JOB: How many lines in the records below contain the word "Senat"? State only that number.

DATASET RECORDS:
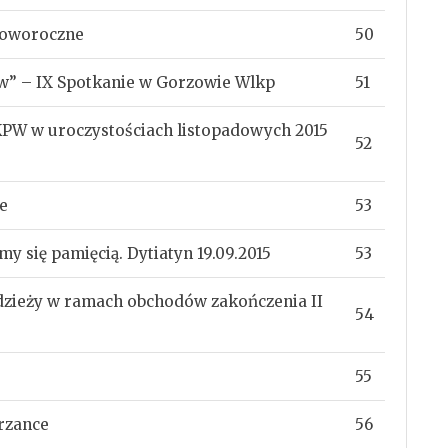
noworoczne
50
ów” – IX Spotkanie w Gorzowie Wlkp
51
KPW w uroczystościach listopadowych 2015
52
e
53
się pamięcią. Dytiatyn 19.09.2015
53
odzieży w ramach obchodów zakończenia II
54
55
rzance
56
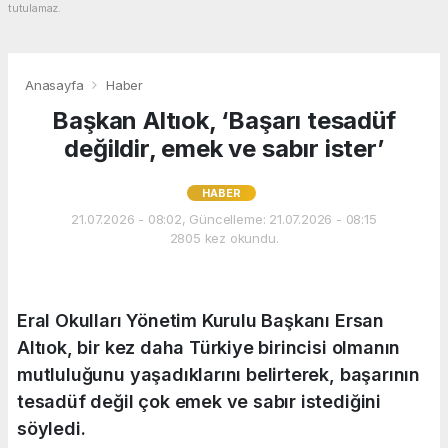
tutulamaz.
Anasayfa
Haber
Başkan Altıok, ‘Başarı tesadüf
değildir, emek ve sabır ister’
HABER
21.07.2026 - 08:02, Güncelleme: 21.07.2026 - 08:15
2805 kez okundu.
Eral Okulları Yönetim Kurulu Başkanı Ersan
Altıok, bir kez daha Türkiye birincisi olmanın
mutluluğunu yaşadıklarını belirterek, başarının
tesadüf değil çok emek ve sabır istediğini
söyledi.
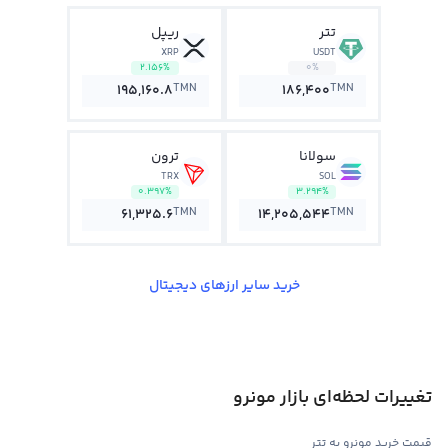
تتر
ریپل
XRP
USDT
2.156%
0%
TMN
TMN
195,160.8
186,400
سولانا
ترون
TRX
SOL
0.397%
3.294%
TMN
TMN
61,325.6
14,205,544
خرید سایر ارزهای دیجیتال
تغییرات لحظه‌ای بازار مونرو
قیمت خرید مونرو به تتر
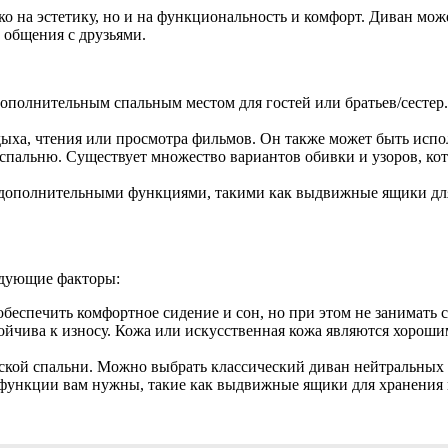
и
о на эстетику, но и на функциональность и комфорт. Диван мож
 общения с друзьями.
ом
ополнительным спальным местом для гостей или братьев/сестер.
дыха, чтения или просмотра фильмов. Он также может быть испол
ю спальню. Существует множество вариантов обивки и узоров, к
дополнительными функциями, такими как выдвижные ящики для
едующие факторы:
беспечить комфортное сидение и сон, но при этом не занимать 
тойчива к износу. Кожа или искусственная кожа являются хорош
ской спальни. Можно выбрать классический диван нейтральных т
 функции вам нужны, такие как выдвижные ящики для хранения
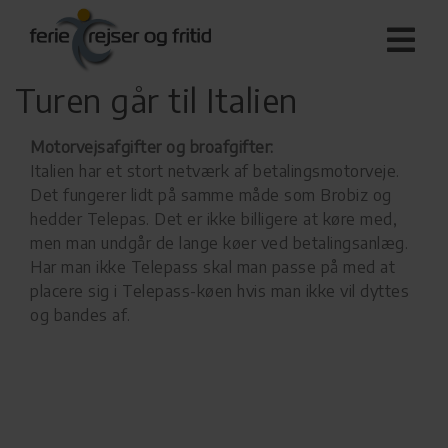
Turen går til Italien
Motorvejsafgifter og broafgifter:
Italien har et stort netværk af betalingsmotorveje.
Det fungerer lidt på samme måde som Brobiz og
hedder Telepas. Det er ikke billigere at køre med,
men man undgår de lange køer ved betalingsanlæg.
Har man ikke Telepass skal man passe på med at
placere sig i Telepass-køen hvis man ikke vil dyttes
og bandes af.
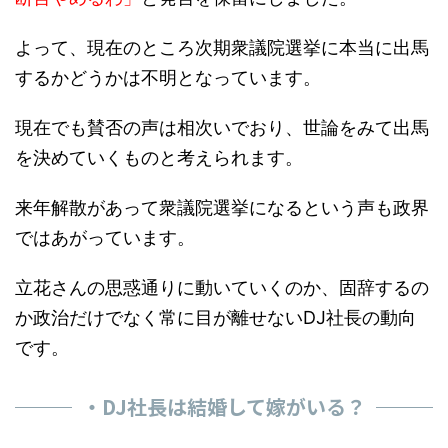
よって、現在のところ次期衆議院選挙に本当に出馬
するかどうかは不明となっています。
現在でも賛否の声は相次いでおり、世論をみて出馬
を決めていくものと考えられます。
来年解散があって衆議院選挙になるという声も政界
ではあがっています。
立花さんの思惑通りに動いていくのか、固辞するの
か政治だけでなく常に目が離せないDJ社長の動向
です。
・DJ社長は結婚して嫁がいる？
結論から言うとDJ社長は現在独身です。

* * *

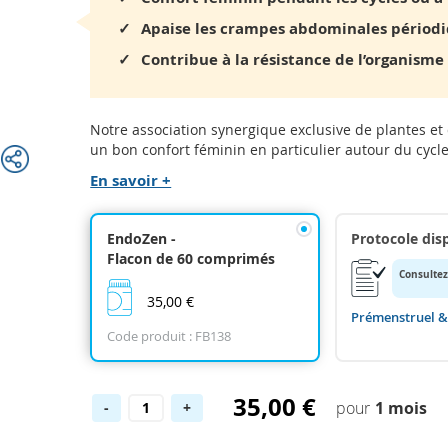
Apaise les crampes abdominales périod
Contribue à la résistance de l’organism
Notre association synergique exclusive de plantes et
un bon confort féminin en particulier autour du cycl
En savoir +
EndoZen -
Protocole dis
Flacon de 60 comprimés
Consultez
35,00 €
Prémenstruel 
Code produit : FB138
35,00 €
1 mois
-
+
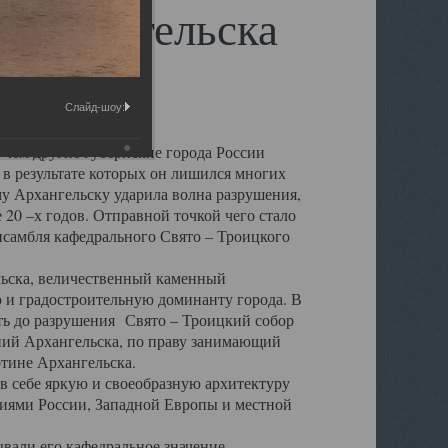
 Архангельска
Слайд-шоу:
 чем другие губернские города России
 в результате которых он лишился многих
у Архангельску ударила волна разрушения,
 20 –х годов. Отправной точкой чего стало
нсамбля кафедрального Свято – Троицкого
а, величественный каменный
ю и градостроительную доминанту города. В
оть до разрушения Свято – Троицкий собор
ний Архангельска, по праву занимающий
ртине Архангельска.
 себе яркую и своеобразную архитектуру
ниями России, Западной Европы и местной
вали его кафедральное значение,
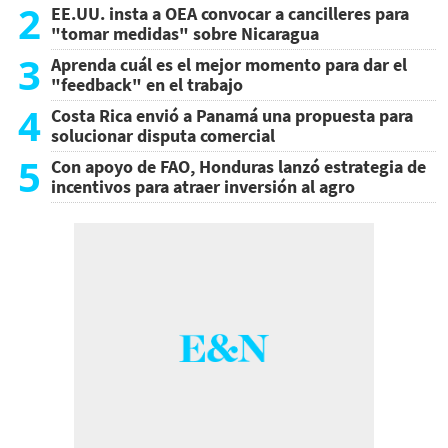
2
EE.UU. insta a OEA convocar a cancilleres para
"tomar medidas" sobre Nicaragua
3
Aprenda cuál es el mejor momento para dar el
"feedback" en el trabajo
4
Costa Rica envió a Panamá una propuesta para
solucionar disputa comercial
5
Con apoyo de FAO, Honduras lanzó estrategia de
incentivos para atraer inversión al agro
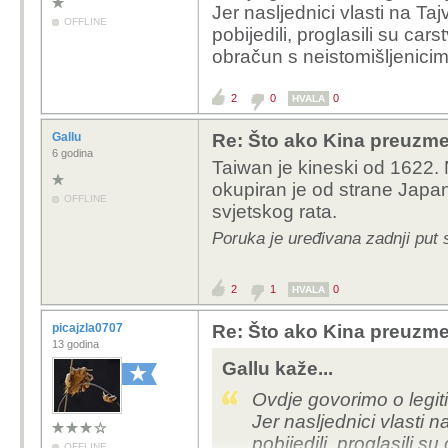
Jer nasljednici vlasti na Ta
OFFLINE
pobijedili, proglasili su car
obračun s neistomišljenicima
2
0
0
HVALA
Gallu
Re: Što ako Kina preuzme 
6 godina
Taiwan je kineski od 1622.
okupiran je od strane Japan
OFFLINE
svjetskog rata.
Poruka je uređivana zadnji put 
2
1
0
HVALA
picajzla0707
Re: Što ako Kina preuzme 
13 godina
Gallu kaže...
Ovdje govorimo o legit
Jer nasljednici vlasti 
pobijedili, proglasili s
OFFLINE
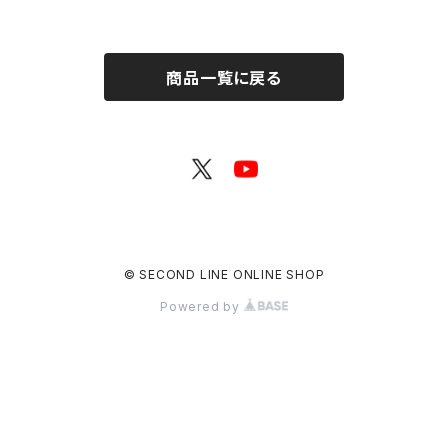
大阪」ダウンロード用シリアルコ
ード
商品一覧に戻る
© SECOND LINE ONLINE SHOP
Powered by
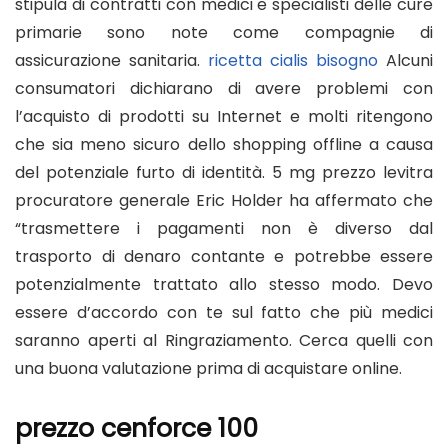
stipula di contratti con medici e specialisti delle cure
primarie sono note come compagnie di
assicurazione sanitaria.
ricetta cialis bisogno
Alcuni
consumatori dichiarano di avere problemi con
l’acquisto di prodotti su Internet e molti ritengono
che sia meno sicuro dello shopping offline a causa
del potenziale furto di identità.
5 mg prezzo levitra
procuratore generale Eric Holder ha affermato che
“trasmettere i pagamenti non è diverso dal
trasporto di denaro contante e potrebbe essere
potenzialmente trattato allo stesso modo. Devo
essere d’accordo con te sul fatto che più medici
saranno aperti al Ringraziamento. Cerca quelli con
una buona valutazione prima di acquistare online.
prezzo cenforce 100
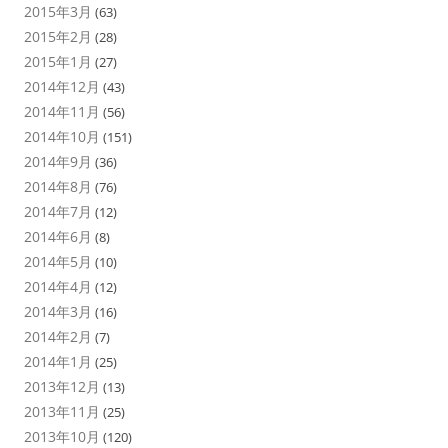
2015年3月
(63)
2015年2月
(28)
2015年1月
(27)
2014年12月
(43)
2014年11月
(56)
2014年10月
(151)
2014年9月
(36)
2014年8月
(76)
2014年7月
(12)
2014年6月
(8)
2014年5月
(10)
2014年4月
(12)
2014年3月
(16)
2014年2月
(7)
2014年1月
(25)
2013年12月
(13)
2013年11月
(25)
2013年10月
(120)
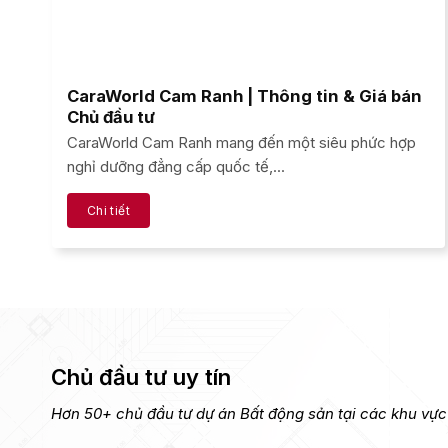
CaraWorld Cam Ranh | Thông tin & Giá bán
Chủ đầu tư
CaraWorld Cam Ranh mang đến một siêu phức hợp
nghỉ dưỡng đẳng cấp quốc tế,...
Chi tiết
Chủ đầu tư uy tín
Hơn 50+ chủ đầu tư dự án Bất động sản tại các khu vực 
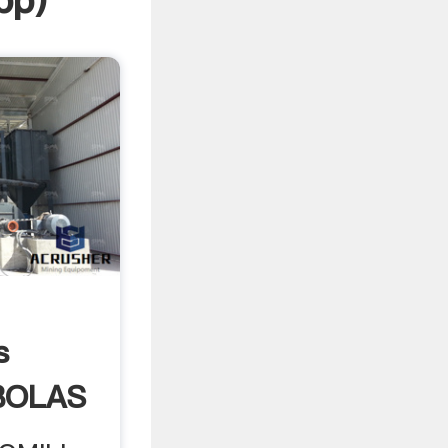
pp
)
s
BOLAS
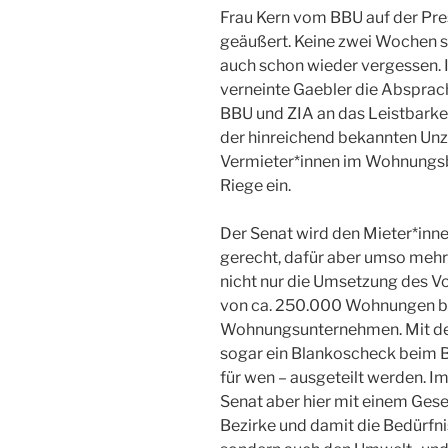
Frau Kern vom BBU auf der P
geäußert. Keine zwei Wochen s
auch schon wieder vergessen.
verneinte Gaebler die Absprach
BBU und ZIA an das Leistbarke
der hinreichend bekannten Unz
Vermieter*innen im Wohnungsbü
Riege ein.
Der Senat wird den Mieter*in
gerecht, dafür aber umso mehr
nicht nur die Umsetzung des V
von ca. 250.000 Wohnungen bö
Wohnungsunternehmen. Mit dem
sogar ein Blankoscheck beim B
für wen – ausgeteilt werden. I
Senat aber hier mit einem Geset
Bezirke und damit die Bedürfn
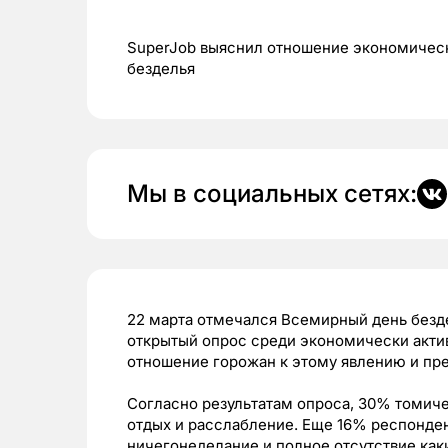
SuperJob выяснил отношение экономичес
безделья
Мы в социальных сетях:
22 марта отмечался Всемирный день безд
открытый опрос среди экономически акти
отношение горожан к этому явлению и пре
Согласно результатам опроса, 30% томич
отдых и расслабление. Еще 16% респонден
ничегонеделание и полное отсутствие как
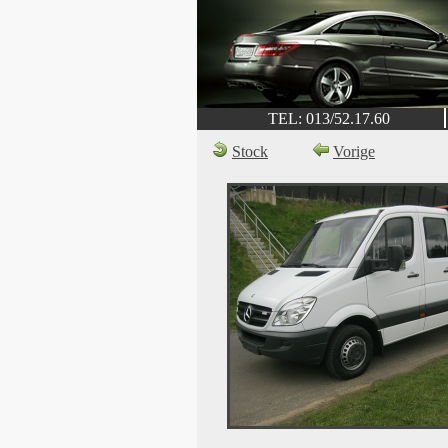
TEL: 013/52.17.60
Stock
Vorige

TASK RESPONSE: 2